- _Data extracted from a collection_:
· · · ·
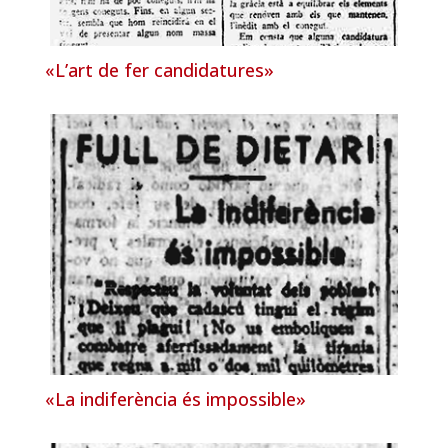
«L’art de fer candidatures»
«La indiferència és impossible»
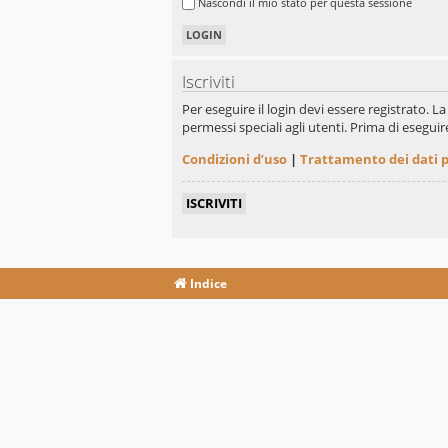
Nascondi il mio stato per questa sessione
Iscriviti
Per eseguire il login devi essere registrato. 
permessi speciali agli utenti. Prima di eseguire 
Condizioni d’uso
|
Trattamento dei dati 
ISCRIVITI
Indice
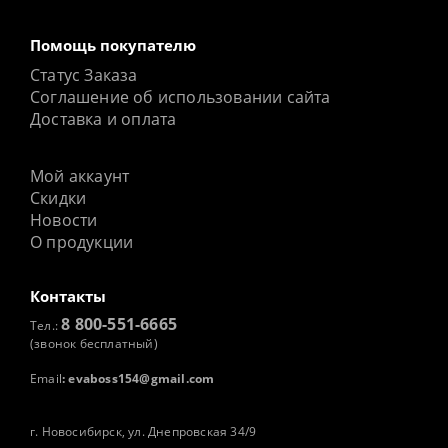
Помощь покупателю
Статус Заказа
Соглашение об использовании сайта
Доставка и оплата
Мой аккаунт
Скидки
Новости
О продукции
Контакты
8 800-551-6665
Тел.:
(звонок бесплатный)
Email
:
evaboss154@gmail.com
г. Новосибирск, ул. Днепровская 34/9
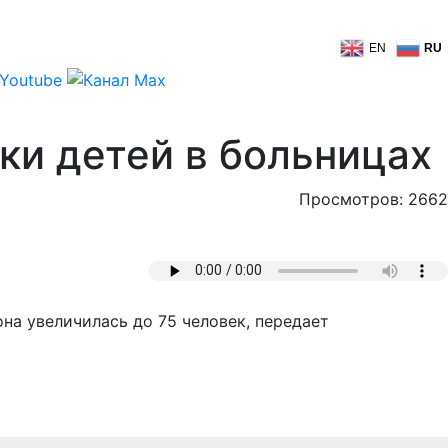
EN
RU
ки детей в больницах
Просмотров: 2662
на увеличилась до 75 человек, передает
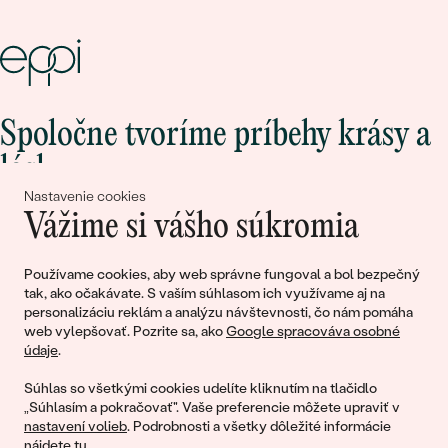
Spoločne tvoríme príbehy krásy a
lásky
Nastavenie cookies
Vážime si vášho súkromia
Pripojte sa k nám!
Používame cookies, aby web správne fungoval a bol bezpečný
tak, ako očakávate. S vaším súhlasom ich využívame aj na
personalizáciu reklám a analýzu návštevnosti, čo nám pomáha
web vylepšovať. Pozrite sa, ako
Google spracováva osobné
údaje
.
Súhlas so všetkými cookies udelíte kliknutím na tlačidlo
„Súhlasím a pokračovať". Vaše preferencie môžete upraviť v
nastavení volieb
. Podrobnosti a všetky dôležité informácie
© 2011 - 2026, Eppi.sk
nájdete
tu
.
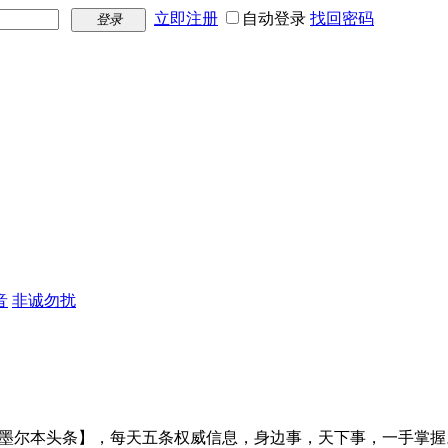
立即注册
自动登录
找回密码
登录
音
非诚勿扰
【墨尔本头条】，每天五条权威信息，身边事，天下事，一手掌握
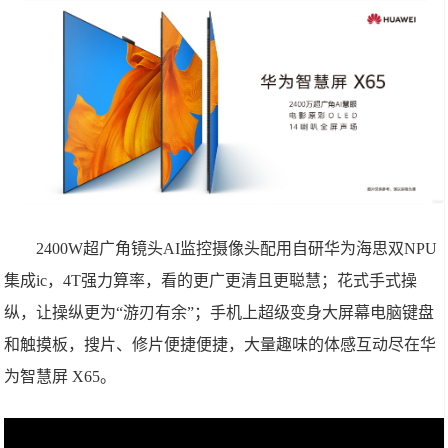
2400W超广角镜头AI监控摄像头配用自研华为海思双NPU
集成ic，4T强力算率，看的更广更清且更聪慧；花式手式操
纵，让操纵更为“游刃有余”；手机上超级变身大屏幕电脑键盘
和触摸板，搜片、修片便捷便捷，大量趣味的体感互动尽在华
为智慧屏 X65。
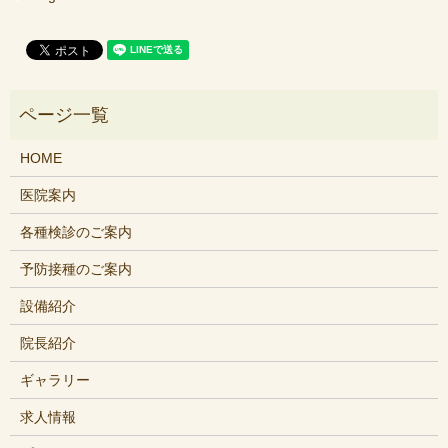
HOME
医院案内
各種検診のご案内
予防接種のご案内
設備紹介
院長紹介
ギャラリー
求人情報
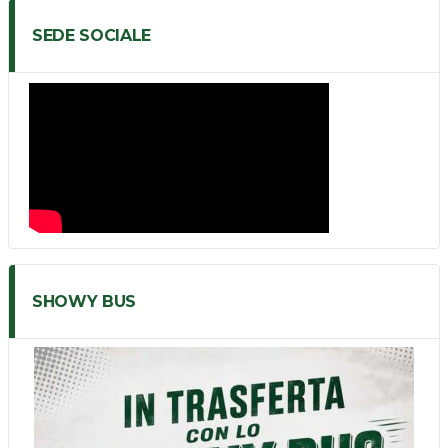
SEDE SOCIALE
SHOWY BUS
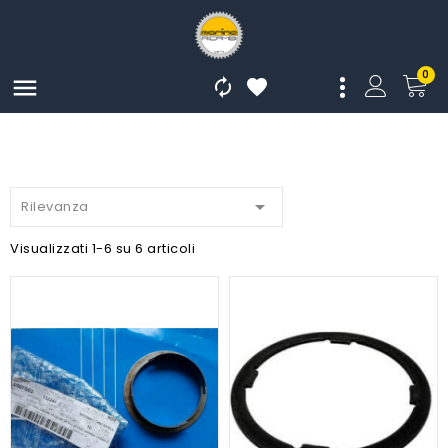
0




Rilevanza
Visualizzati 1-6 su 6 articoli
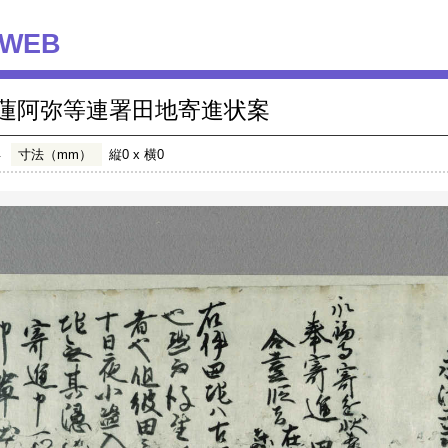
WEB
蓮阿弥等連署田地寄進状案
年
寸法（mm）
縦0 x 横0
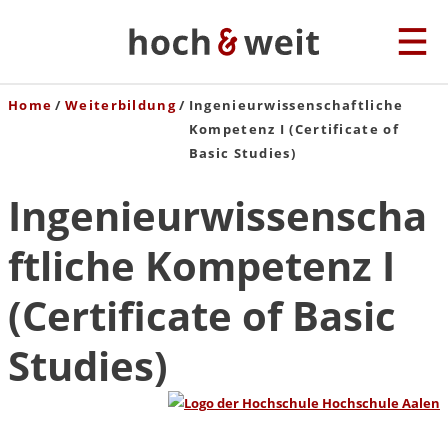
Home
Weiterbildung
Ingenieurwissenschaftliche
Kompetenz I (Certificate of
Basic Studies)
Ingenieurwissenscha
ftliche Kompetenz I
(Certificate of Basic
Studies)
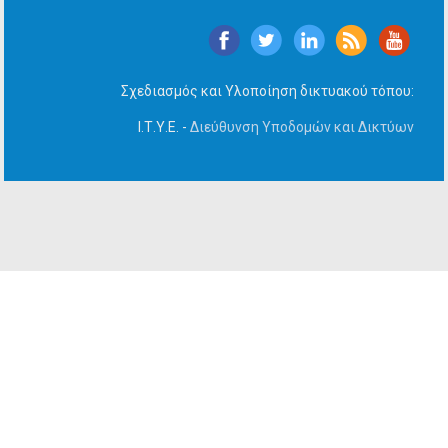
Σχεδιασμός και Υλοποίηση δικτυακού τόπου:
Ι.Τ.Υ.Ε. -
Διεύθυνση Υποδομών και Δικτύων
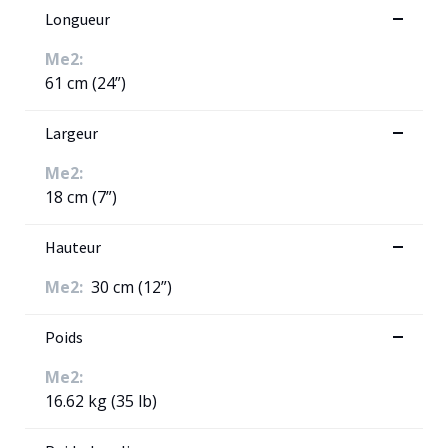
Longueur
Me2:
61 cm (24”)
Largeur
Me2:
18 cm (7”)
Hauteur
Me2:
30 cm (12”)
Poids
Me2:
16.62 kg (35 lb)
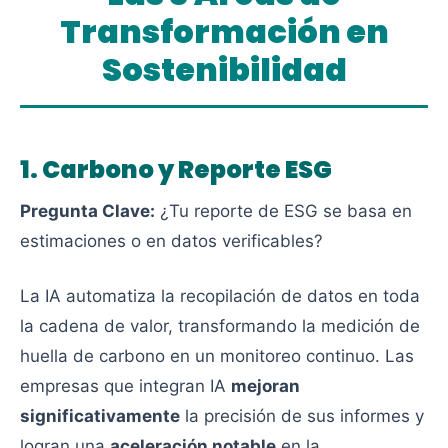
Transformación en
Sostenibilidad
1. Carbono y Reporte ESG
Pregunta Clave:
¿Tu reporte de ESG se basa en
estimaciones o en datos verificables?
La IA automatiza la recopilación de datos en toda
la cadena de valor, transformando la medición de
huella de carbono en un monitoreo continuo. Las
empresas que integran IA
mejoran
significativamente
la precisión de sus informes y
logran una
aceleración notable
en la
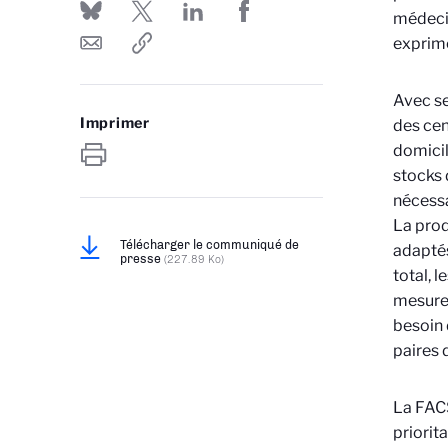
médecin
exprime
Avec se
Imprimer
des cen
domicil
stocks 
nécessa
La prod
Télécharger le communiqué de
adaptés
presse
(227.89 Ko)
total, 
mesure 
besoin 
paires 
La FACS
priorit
· · · ·
Output a precise copy of the entries, leaving the images out.

«L’art de fer candidatures»
«La indiferència és impossible»
Nascondi il mio stato per questa sessione
Iscriviti
Per eseguire il login devi essere registrato. 
permessi speciali agli utenti. Prima di eseguire 
Condizioni d’uso
|
Trattamento dei dati 
ISCRIVITI
Indice
Помощь покупателю
Статус Заказа
Соглашение об использовании сайта
Доставка и оплата
Мой аккаунт
Скидки
Новости
О продукции
Контакты
8 800-551-6665
Тел.:
(звонок бесплатный)
Email
:
evaboss154@gmail.com
г. Новосибирск, ул. Днепровская 34/9
EN
RU
ки детей в больницах
Просмотров: 2662
на увеличилась до 75 человек, передает
Spoločne tvoríme príbehy krásy a
lásky
Nastavenie cookies
Vážime si vášho súkromia
Pripojte sa k nám!
Používame cookies, aby web správne fungoval a bol bezpečný
tak, ako očakávate. S vaším súhlasom ich využívame aj na
personalizáciu reklám a analýzu návštevnosti, čo nám pomáha
web vylepšovať. Pozrite sa, ako
Google spracováva osobné
údaje
.
Súhlas so všetkými cookies udelíte kliknutím na tlačidlo
„Súhlasím a pokračovať". Vaše preferencie môžete upraviť v
nastavení volieb
. Podrobnosti a všetky dôležité informácie
© 2011 - 2026, Eppi.sk
nájdete
tu
.
立即注册
自动登录
找回密码
登录
音
非诚勿扰
【墨尔本头条】，每天五条权威信息，身边事，天下事，一手掌握
2400W超广角镜头AI监控摄像头配用自研华为海思双NPU
集成ic，4T强力算率，看的更广更清且更聪慧；花式手式操
纵，让操纵更为“游刃有余”；手机上超级变身大屏幕电脑键盘
和触摸板，搜片、修片便捷便捷，大量趣味的体感互动尽在华
为智慧屏 X65。
HOME
医院案内
各種検診のご案内
予防接種のご案内
設備紹介
院長紹介
ギャラリー
求人情報
SEDE SOCIALE
SHOWY BUS
0




Rilevanza
Visualizzati 1-6 su 6 articoli
WEB
蓮阿弥等連署田地寄進状案
年
寸法（mm）
縦0 x 横0
Home
Weiterbildung
Ingenieurwissenschaftliche
Kompetenz I (Certificate of
Basic Studies)
Ingenieurwissenscha
ftliche Kompetenz I
(Certificate of Basic
Studies)
Σχεδιασμός και Υλοποίηση δικτυακού τόπου:
Ι.Τ.Υ.Ε. -
Διεύθυνση Υποδομών και Δικτύων
Longueur
Me2:
61 cm (24”)
Largeur
Me2:
18 cm (7”)
Hauteur
Me2:
30 cm (12”)
Poids
Me2:
16.62 kg (35 lb)
Transformación en
Sostenibilidad
1. Carbono y Reporte ESG
Pregunta Clave:
¿Tu reporte de ESG se basa en
estimaciones o en datos verificables?
La IA automatiza la recopilación de datos en toda
la cadena de valor, transformando la medición de
huella de carbono en un monitoreo continuo. Las
empresas que integran IA
mejoran
significativamente
la precisión de sus informes y
logran una
aceleración notable
en la
médecin
exprime
Avec se
Imprimer
des cen
domicil
stocks 
nécessa
La prod
Télécharger le communiqué de
adaptés
presse
(227.89 Ko)
total, 
mesure 
besoin 
paires 
La FACS
priorit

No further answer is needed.